### Exercise requirements
Find the line that contains "knowing there was". Repeat that line and all lines following it, exactly, through the end of the listing below.
[Data supplied Boundary: Start]
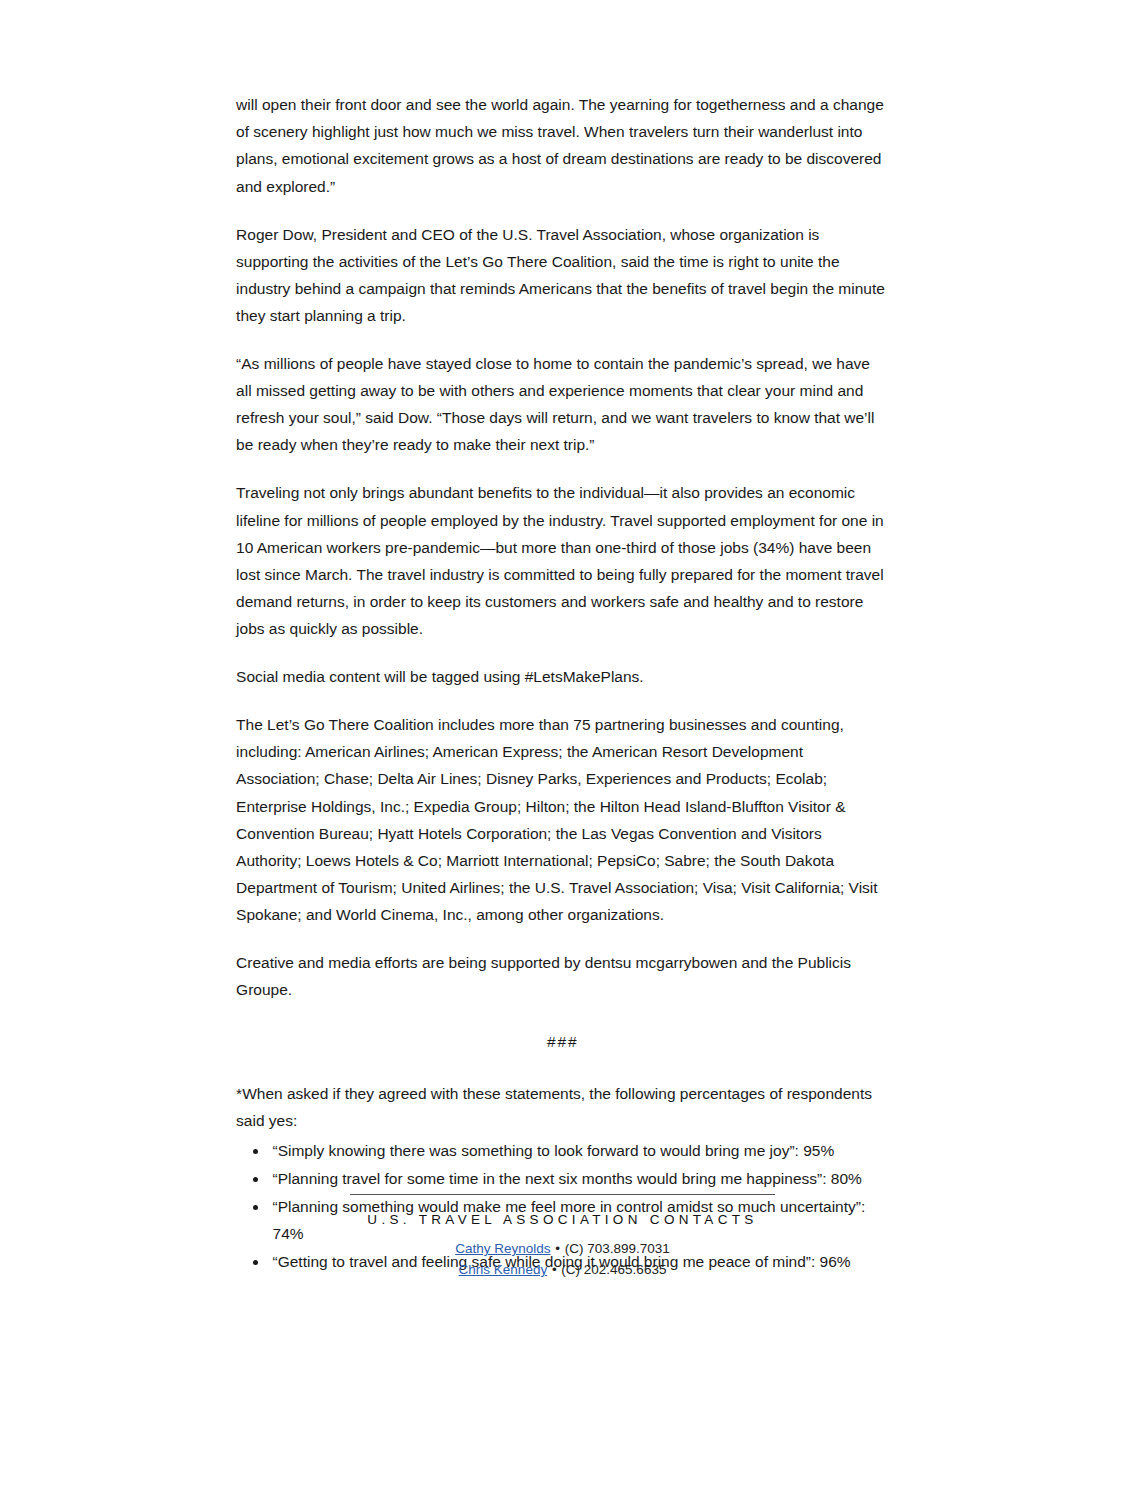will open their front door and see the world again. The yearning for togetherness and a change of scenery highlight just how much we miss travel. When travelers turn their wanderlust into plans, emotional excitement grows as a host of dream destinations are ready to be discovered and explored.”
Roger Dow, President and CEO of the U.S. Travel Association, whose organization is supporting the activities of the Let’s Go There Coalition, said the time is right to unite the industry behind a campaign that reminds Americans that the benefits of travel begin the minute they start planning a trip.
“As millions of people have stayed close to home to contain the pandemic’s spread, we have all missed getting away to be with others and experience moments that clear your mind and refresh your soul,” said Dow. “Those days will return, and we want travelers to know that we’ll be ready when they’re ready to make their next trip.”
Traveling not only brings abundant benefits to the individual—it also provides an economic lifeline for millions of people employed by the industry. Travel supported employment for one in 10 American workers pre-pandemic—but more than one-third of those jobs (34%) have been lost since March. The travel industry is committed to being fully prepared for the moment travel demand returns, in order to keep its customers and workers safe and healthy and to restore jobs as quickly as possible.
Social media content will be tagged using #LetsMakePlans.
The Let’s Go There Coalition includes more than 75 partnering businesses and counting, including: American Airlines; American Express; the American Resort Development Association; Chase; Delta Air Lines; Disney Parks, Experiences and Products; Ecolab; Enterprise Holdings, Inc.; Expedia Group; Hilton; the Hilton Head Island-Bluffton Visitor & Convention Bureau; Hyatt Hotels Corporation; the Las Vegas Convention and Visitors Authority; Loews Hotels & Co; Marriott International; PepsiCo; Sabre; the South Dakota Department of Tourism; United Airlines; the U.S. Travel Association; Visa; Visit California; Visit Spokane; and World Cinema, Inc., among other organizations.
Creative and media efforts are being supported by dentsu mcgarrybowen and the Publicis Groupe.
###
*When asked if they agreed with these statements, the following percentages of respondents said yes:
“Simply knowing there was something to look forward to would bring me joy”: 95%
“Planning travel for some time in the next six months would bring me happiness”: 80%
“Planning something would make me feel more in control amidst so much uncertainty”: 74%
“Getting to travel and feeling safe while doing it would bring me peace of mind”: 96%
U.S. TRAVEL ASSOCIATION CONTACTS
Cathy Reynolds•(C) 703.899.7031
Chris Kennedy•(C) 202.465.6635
[Data supplied Boundary: End]
### Result
“Simply knowing there was something to look forward to would bring me joy”: 95%
“Planning travel for some time in the next six months would bring me happiness”: 80%
“Planning something would make me feel more in control amidst so much uncertainty”: 74%
“Getting to travel and feeling safe while doing it would bring me peace of mind”: 96%
U.S. TRAVEL ASSOCIATION CONTACTS
Cathy Reynolds•(C) 703.899.7031
Chris Kennedy•(C) 202.465.6635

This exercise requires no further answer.